**DOCUMENT PASSAGE**
════
In Nevada, insurance policies are treated like other contracts, and thus, legal principles applicable to contracts generally are applicable to insurance policies. When reading a provision of an insurance policy, the court’s interpretation must include reference to the entire policy, which will be read as a whole in order to give reasonable and harmonious meaning to the entire policy. Under an insurance policy, the insurer owes two contractual duties to the insured: the duty to defend and the duty to indemnify. Only the duty to defend is at issue.

The insurer bears a duty to defend its insured whenever it ascertains facts which give rise to the potential of liability under the policy. Conversely, there is no duty to defend where there is no potential for coverage. If there is any doubt about whether the duty to defend arises, this doubt must be resolved in favor of the insured. However, the duty to defend is not absolute. A potential for coverage only exists when there is arguable or possible coverage.

Courts in many jurisdictions have concluded that the insured bears the burden of proving the sudden and accidental exception to an exclusion of coverage. The trend clearly appears to place the burden on insureds to prove that an exception to an exclusion applies to restore coverage. Some courts do not agree.

Nevada law provides that an insurance policy should be read according to general contract principles. Furthermore, Nevada law requires that the insured establish coverage under an insurance policy, whether claiming a duty to indemnify or a duty to defend. The majority approach is in accordance with basic tenets of evidence law in Nevada. The party that carries the burden of production must establish a prima facie case. The burden of persuasion rests with one party throughout the case and determines which party must produce sufficient evidence to convince a judge that a fact has been established. In Nevada, the burdens of production and persuasion rest with the insured, who has the initial burden of proving that the claim falls within policy coverage.

The duty to defend arises when there is a potential for coverage, whereas the duty to indemnify arises when the insured’s activity and the resulting damage actually fall within the policy’s coverage.

The Insured May Use Extrinsic Facts Available To The Insurer At The Time Of Tender To Prove The Insurer Had A Duty To Defend

An insurer bears a duty to defend its insured whenever it ascertains facts which give rise to the potential of liability under the policy. Thus, under Nevada law, an insured may present such extrinsic facts to the insurer, and rely upon them, in order to argue that the insurer owes a duty to defend as within an exception to an exclusion.
════
**PROVIDED DATA**

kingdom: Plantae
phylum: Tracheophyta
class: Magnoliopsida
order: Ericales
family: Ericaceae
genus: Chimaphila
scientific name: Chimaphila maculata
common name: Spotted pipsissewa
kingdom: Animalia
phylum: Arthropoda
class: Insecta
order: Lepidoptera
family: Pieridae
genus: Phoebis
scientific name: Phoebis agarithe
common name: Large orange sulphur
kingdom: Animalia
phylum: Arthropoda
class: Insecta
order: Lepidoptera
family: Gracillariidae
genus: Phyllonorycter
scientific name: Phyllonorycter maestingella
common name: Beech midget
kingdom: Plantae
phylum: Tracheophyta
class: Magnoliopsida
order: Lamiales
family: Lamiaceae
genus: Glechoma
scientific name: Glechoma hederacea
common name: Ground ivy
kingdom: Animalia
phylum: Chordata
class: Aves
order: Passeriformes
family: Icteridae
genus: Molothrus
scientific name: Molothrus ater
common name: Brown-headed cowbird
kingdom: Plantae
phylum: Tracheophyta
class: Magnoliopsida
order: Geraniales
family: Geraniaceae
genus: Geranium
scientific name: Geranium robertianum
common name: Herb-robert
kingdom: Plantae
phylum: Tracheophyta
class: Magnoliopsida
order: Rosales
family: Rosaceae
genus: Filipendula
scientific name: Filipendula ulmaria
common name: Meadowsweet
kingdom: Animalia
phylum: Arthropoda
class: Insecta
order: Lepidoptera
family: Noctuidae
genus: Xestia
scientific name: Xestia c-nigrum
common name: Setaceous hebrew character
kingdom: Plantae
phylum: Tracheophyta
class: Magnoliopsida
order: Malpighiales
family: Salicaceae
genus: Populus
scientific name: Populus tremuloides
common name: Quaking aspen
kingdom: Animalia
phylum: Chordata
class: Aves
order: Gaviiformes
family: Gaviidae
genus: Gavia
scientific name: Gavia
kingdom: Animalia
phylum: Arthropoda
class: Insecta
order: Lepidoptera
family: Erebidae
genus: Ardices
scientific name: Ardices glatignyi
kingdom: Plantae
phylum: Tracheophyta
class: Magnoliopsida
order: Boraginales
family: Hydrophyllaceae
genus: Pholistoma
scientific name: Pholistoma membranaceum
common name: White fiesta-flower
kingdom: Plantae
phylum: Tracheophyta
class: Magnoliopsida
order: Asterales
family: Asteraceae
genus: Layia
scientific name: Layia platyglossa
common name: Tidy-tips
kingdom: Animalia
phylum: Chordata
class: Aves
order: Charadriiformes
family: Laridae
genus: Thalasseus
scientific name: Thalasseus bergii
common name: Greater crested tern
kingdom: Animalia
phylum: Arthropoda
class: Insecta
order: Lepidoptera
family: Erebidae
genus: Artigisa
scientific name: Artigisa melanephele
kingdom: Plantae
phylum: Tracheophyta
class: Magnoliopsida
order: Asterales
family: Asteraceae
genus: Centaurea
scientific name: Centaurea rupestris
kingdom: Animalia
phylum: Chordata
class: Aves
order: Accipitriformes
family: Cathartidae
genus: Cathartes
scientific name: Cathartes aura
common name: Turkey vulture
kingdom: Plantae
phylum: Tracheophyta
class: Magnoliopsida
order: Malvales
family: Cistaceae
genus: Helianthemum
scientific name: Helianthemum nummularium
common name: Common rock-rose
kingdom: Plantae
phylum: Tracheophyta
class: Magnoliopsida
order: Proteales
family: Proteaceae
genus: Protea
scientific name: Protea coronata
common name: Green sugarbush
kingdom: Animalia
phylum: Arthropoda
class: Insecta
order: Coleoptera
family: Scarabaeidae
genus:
════
**STUDY QUESTIONS**
A. In the passage on Nevada insurance law, transcribe the stretch from "Courts in many" through "do not agree.".
B. Sum up the passage on Nevada insurance law in two sentences.

**SET OF ANSWERS**
A.
Courts in many jurisdictions have concluded that the insured bears the burden of proving the sudden and accidental exception to an exclusion of coverage. The trend clearly appears to place the burden on insureds to prove that an exception to an exclusion applies to restore coverage. Some courts do not agree.

B. In Nevada, insurance policies are read under general contract principles, and an insurer owes a duty to defend whenever it learns facts that give rise to a potential of liability under the policy, with any doubt resolved in favor of the insured. Nevada law places the burdens of production and persuasion on the insured to prove coverage, but the insured may present extrinsic facts to the insurer and rely on them to argue that a duty to defend exists under an exception to an exclusion.